• [What you are asked to do]:
Could you give the listing again exactly, without its pictures?

• [Dataset section]:
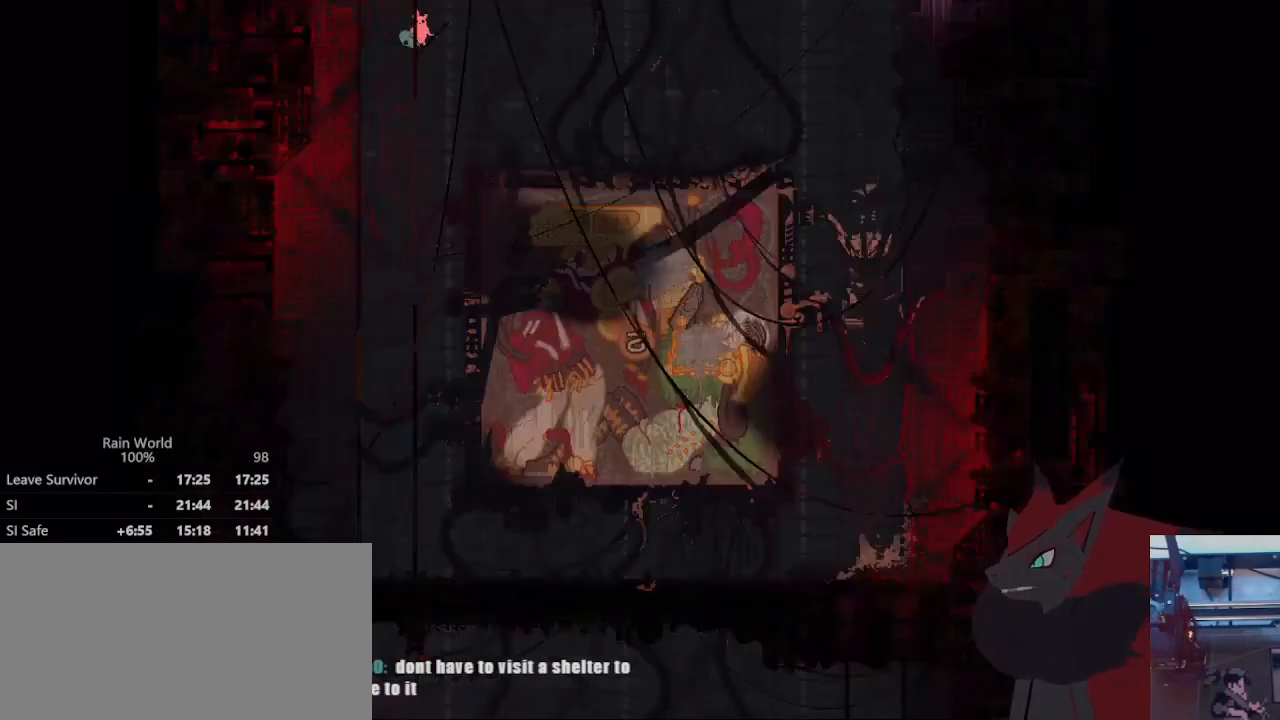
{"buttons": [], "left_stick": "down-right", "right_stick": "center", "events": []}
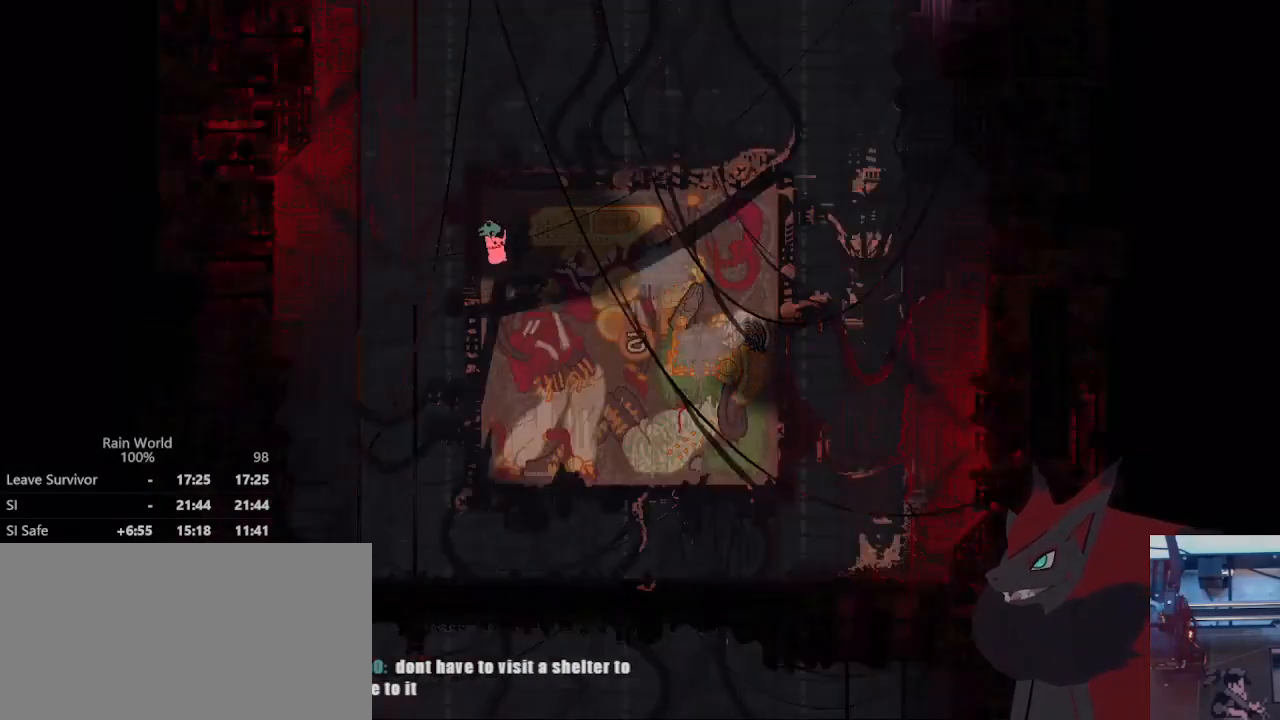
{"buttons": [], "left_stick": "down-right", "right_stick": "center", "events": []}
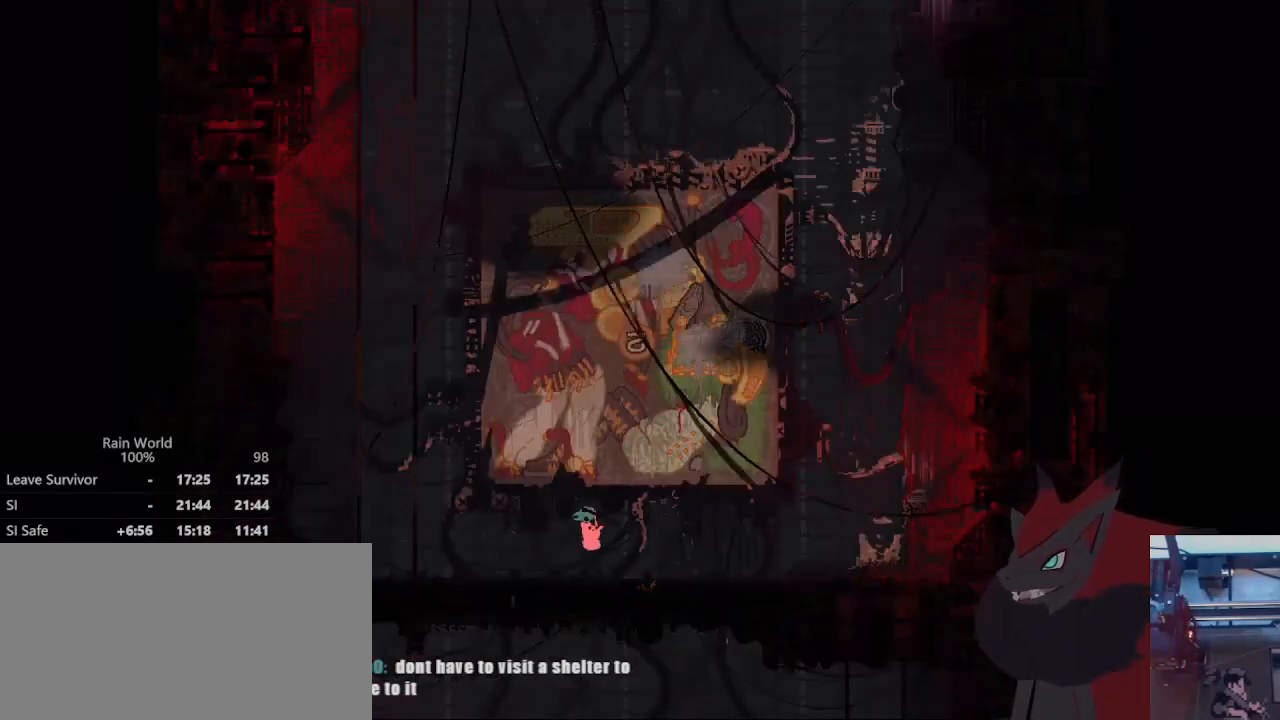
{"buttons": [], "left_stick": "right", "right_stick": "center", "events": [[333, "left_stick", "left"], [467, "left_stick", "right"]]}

• [Exercise solution]:
{"buttons": [], "left_stick": "down-right", "right_stick": "center", "events": []}
{"buttons": [], "left_stick": "down-right", "right_stick": "center", "events": []}
{"buttons": [], "left_stick": "right", "right_stick": "center", "events": [[333, "left_stick", "left"], [467, "left_stick", "right"]]}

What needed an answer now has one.